● **Data provided**
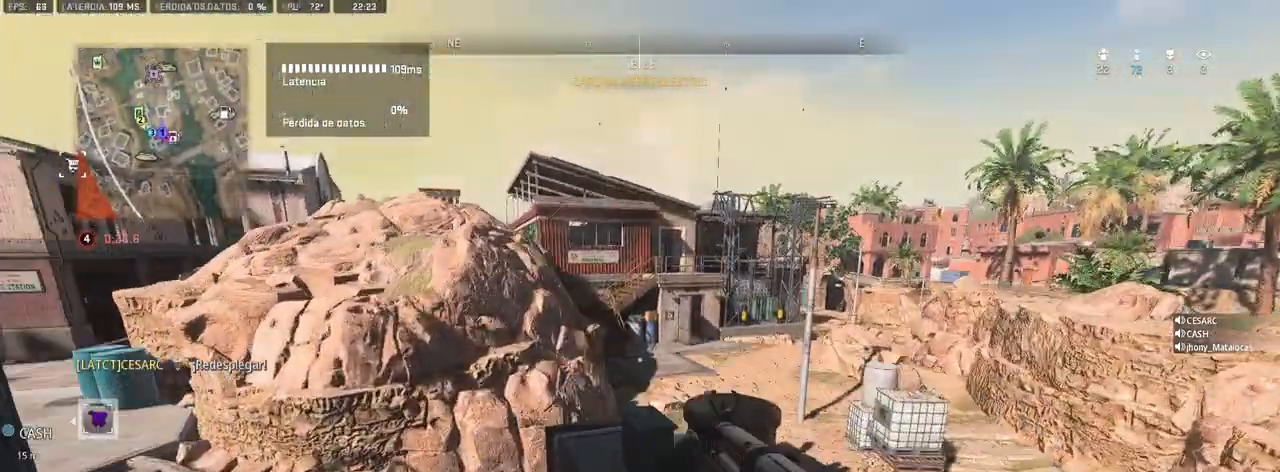
{"dt_ms": 500, "buttons": [], "left_stick": "up", "right_stick": "center", "events": [[233, "right_stick", "left"], [350, "right_stick", "center"]]}
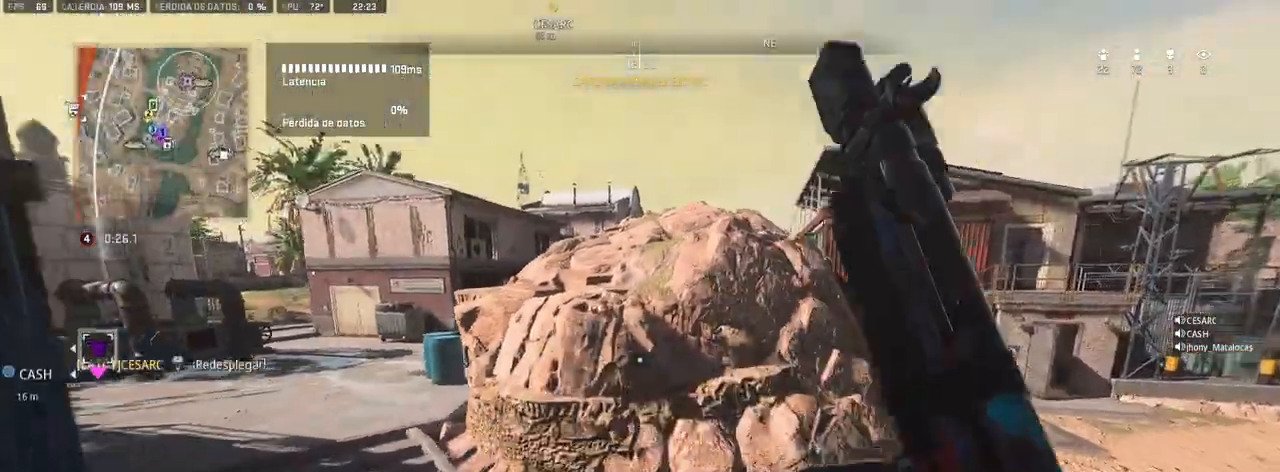
{"dt_ms": 500, "buttons": [], "left_stick": "up", "right_stick": "center", "events": [[67, "TRIANGLE", "down"], [150, "TRIANGLE", "up"], [250, "right_stick", "left"], [367, "right_stick", "center"]]}
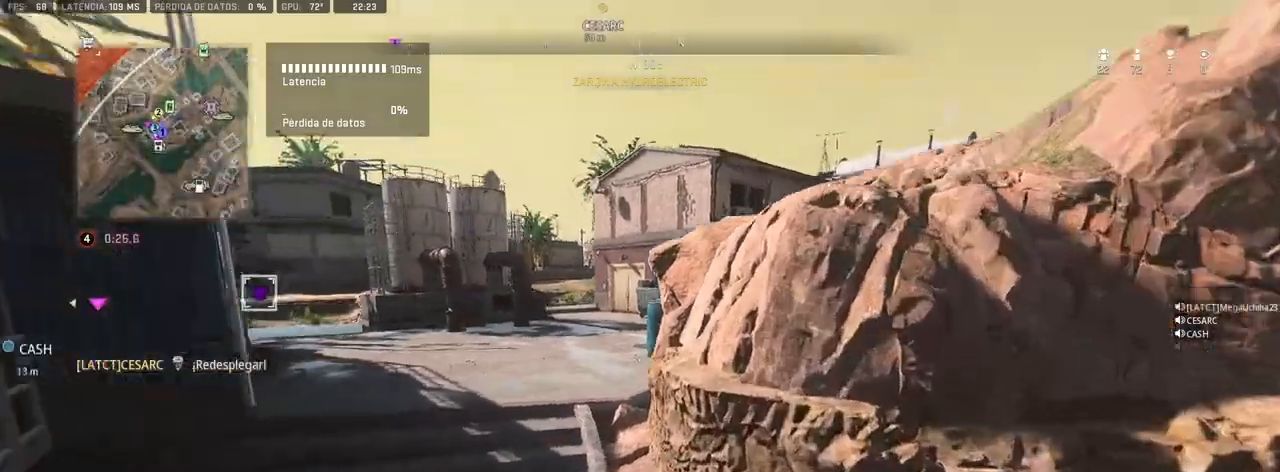
{"dt_ms": 500, "buttons": [], "left_stick": "up", "right_stick": "center", "events": [[133, "right_stick", "left"], [250, "right_stick", "center"]]}
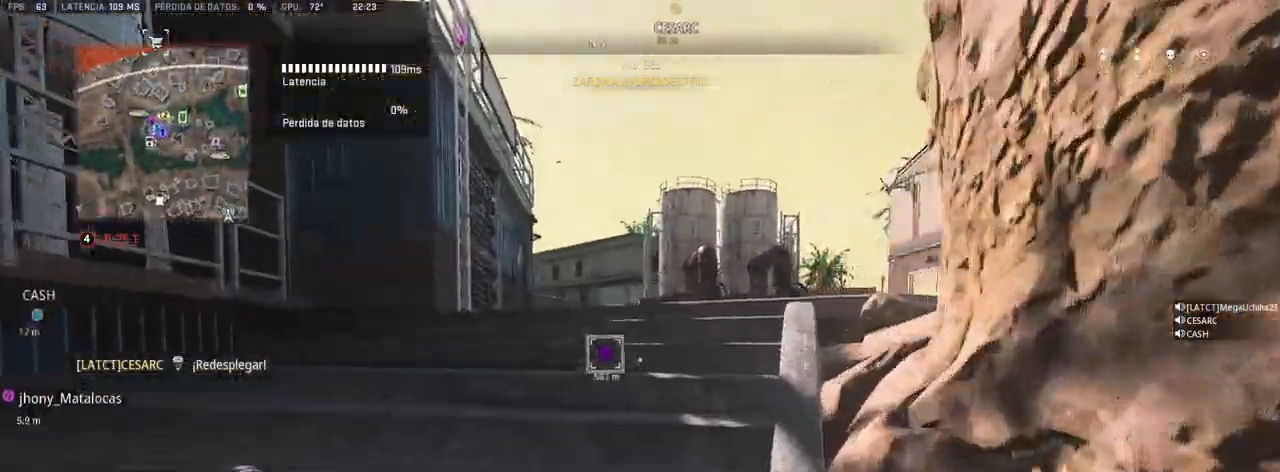
{"dt_ms": 1000, "buttons": [], "left_stick": "up", "right_stick": "center", "events": [[167, "right_stick", "right"], [567, "right_stick", "center"], [883, "TRIANGLE", "down"], [933, "TRIANGLE", "up"]]}
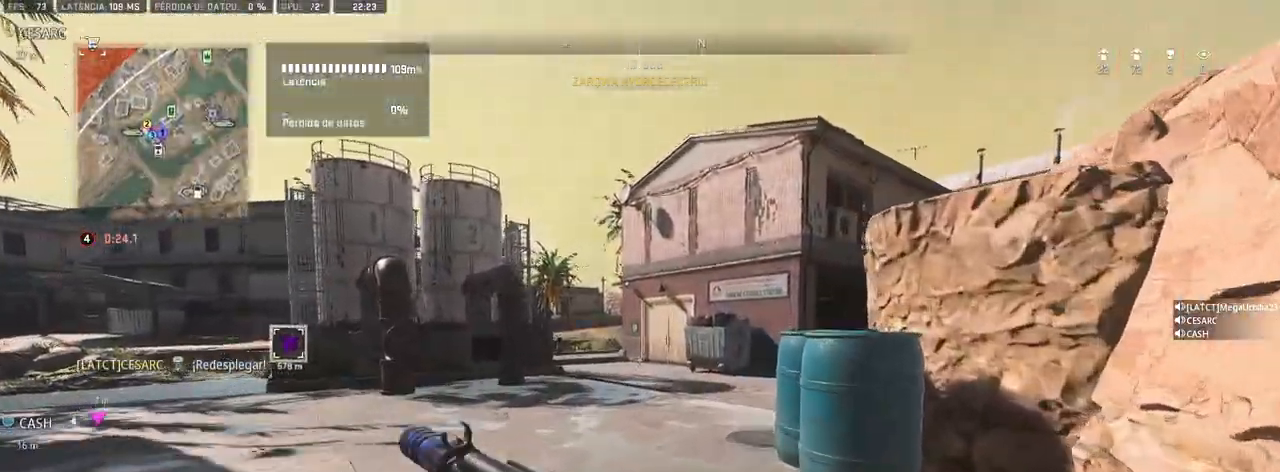
{"dt_ms": 500, "buttons": [], "left_stick": "up", "right_stick": "center", "events": [[117, "right_stick", "right"], [250, "right_stick", "center"]]}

● **Activity**
Leaving the pictures out, transcribe the entries above exactly as written.

● **Exercise output**
{"dt_ms": 500, "buttons": [], "left_stick": "up", "right_stick": "center", "events": [[233, "right_stick", "left"], [350, "right_stick", "center"]]}
{"dt_ms": 500, "buttons": [], "left_stick": "up", "right_stick": "center", "events": [[67, "TRIANGLE", "down"], [150, "TRIANGLE", "up"], [250, "right_stick", "left"], [367, "right_stick", "center"]]}
{"dt_ms": 500, "buttons": [], "left_stick": "up", "right_stick": "center", "events": [[133, "right_stick", "left"], [250, "right_stick", "center"]]}
{"dt_ms": 1000, "buttons": [], "left_stick": "up", "right_stick": "center", "events": [[167, "right_stick", "right"], [567, "right_stick", "center"], [883, "TRIANGLE", "down"], [933, "TRIANGLE", "up"]]}
{"dt_ms": 500, "buttons": [], "left_stick": "up", "right_stick": "center", "events": [[117, "right_stick", "right"], [250, "right_stick", "center"]]}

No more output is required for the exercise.